Quinto domingo de Pascua 2016

Hch 14, 21-27; Apoc 21, 1-5; Jn 13, 31-35

En la Liturgia de hoy el tema de «lo nuevo» tiene una gran presencia: «cielo nuevo y tierra nueva», «nueva Jerusalén», «Yo hago nuevas todas las cosas», «mandamiento nuevo». En esta terminología se expresa un rasgo fundamental de la visión cristiana de la existencia, esperanzada, por contraposición a ese pesimismo tan frecuente que nos hace ver nuestro presente a la luz del pasado para concluir sombríamente: «Todo tiempo pasado fue mejor». (Jorge Manrique). Prácticamente todos los pueblos han situado la «Edad de oro» en los comienzos y han visto la historia humana como una constante decadencia. El cristianismo, por el contrario, sitúa en el futuro la plenitud de la historia humana, recurriendo para ello a diversos símbolos, como «el Reino de Dios», o «la Jerusalén celestial». Y esta visión cristiana se funda en una manera particular de concebir al Dios Creador. Dios es Creador, no porque creó hace miles de millones de años (Cuando el Big Bang, por ejemplo), sino porque está y estará siempre creando (es decir, según la Biblia, «Haciendo cosas nuevas»). En su acción creadora, tiene Dios lo que podríamos llamar un «proyecto final», y nos lo ha dado a conocer para que nosotros dirijamos nuestra actividad de tal modo que favorezcamos – y no obstaculicemos – el logro de esa meta final de la historia.

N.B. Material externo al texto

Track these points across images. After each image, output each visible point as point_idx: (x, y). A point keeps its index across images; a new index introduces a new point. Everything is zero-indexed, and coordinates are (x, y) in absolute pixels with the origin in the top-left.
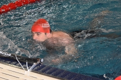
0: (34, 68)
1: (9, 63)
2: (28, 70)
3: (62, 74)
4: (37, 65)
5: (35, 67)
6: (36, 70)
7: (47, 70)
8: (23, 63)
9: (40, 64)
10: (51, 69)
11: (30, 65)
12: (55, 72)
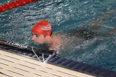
0: (49, 60)
1: (26, 55)
2: (44, 62)
4: (52, 57)
5: (51, 58)
6: (51, 62)
7: (62, 62)
8: (39, 55)
9: (55, 56)
11: (46, 57)
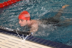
0: (27, 38)
1: (12, 35)
3: (44, 42)
5: (28, 37)
6: (28, 39)
7: (35, 39)
8: (21, 35)
10: (37, 39)
11: (25, 36)
12: (40, 41)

Por eso los invito a tomarles el peso a los elementos que constituyen el fondo de la visión simbólica que nos describe el Apocalipsis. Creo bueno subrayar en primer lugar que esta Jerusalén celestial, es una ciudad, es decir, un lugar o espacio común, donde todo lo propio de cada uno se vuelve una posibilidad para todos los demás, donde se agudiza la conciencia de un destino común, donde la «convivencia» se puede vivir libremente y no por una imposición fatal. En seguida se destaca la plenitud humana de la vida que allí se vive, «sin muerte, ni llanto, ni lamento ni dolor». Finalmente, se le otorga el máximo de relieve a la plena comunión entre Dios y los hombres: «Vivirá con ellos, y ellos serán su pueblo, y Dios mismo estará con ellos como su Dios»; y la colaboración humana en este logro aparece señalada cuando se nos dice que esa Jerusalén «estaba arreglada como una novia vestida para su prometido».

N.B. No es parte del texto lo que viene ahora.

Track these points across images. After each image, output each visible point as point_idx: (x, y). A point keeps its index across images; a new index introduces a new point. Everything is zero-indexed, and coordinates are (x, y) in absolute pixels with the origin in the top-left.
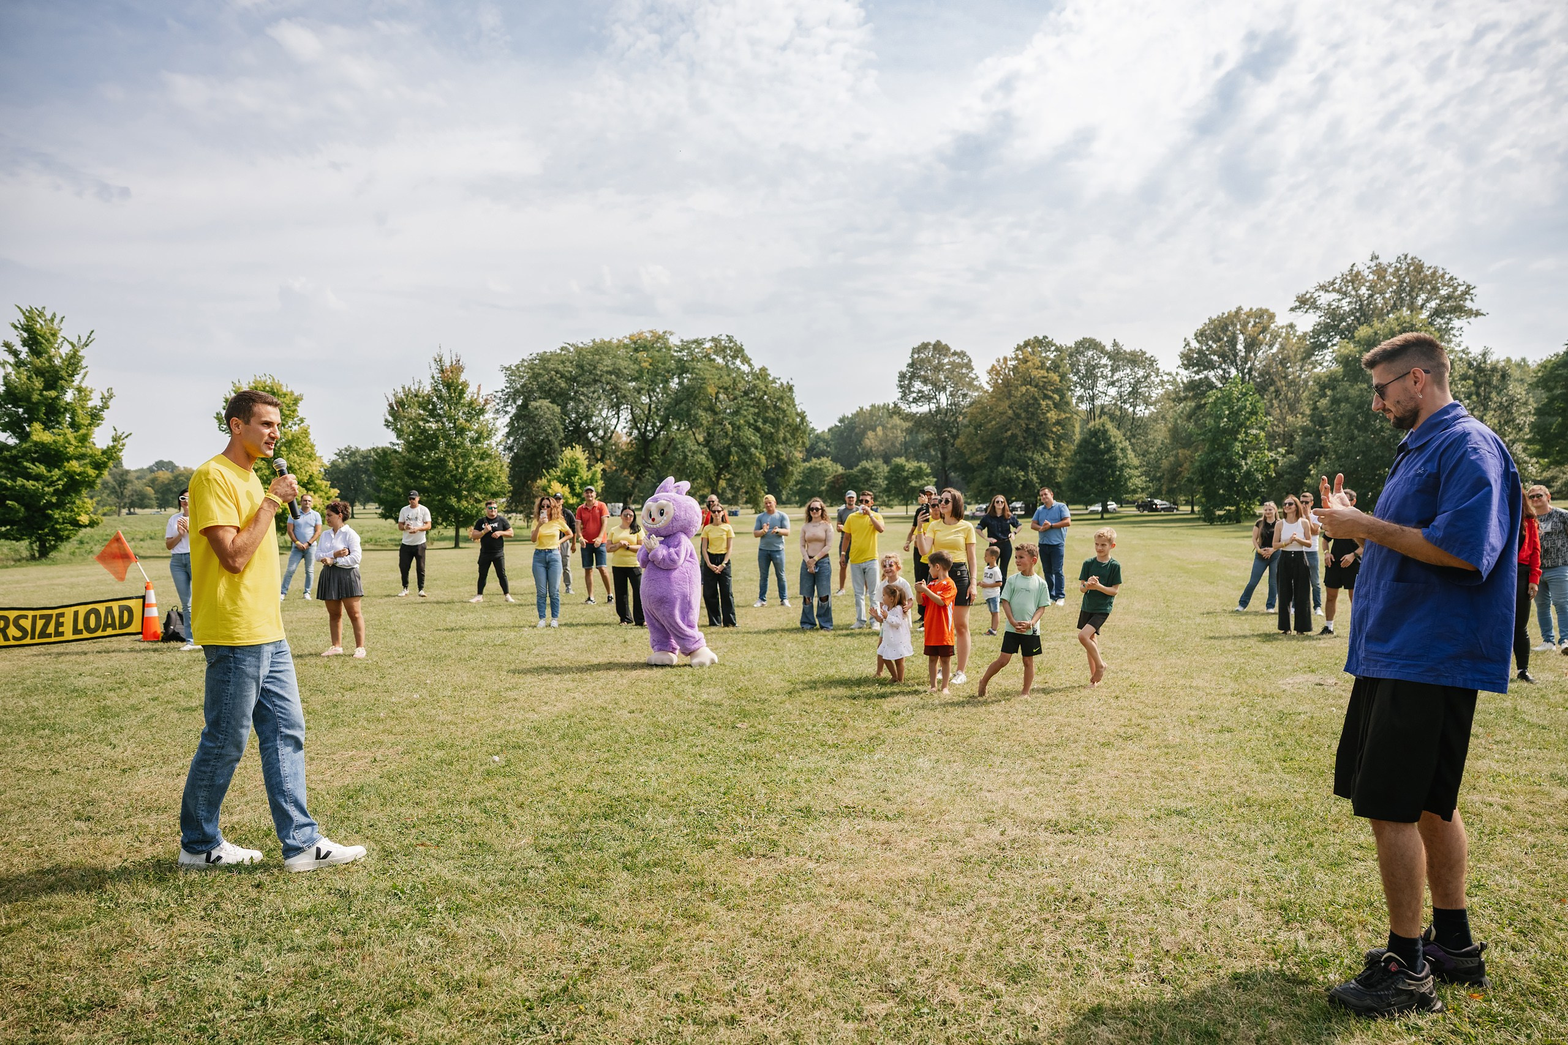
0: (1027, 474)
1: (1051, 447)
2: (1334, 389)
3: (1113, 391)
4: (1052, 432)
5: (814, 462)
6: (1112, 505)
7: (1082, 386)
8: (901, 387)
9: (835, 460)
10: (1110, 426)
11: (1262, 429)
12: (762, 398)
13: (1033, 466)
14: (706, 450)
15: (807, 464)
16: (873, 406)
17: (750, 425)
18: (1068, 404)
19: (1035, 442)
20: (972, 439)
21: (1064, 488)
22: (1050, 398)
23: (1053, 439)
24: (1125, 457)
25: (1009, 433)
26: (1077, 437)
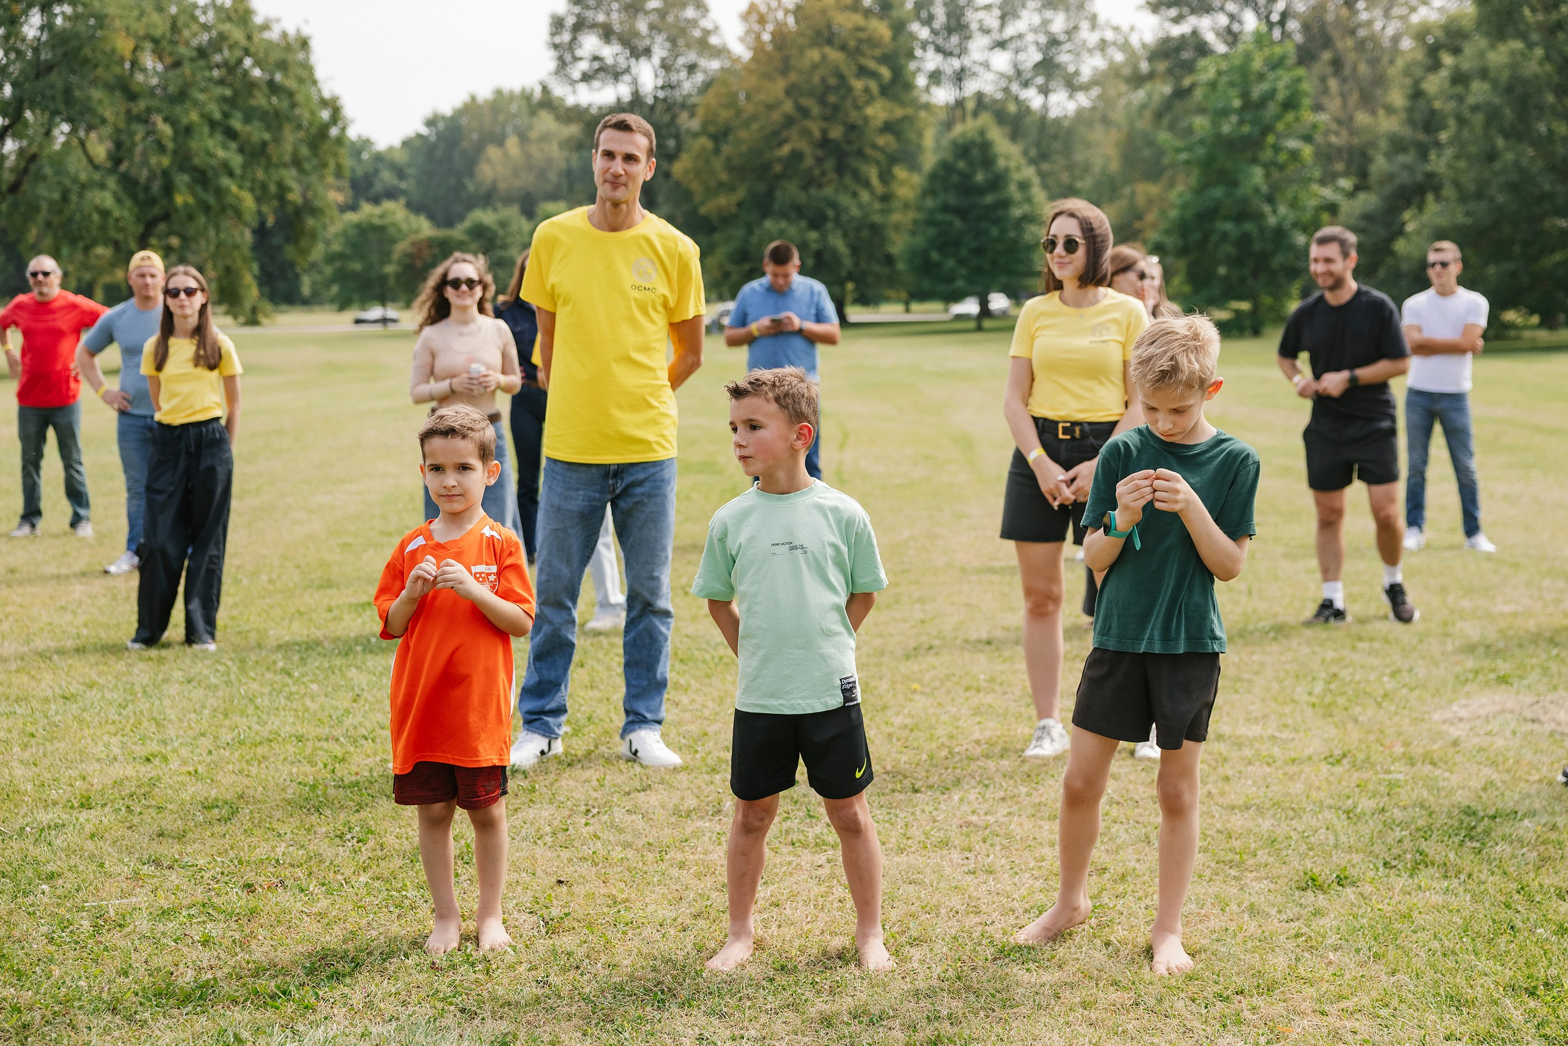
0: (824, 237)
1: (875, 181)
2: (1456, 51)
3: (1002, 61)
4: (874, 146)
5: (368, 211)
6: (998, 302)
7: (939, 49)
8: (556, 46)
9: (414, 207)
10: (997, 137)
11: (1308, 138)
12: (240, 61)
13: (837, 220)
14: (112, 183)
15: (352, 217)
16: (499, 92)
17: (213, 124)
18: (909, 86)
19: (840, 169)
20: (707, 162)
21: (901, 266)
22: (874, 75)
23: (878, 163)
24: (1029, 200)
25: (786, 150)
26: (929, 161)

Es muy importante subrayar aquí que, según la enseñanza de Jesús, de San Pablo, de San Juan, y de casi todo el Nuevo testamento, ese futuro absoluto del reino de Dios o de la Jerusalén celestial puede y debe tener una «anticipación» limitada y parcial, pero real, en nuestro presente histórico. Es esta perspectiva la que le da sentido al «mandamiento nuevo» de que habla Jesús en el Evangelio. Podríamos decir como un «slogan»: «Un mandamiento nuevo para un mundo nuevo». Nuestra sociedad, nuestra cultura, nuestro mundo sólo pueden «renovarse» de veras si tiene vigencia el amor desinteresado como el de Jesús. Este amor nos hace compartir lo más divino que hay en Dios, que es su capacidad de darse y entregarse para ser «nuestro Dios». Por mucha «modernidad» que se dé, estaremos en un mundo viejo y sin destino, si nos movemos, según la hermosa frase de Octavio Paz, «en las aguas heladas del cálculo egoísta».